PROBLEM TO SOLVE
Print every line of text in the records below word for word, and leave the pictures out of your answer.

Saved data entries
§ §
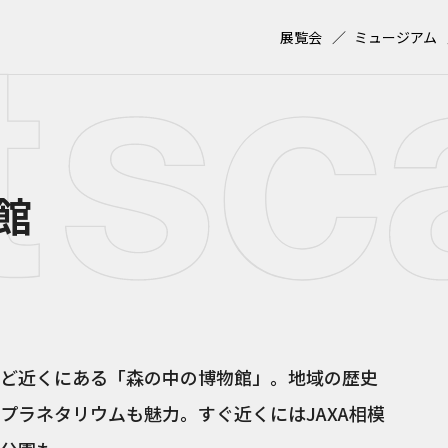
展覧会
ミュージアム
館
ど近くにある「森の中の博物館」。地域の歴史
プラネタリウムも魅力。すぐ近くにはJAXA相模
§ §
RESPONSE BELOW
展覧会
ミュージアム
館
ど近くにある「森の中の博物館」。地域の歴史
プラネタリウムも魅力。すぐ近くにはJAXA相模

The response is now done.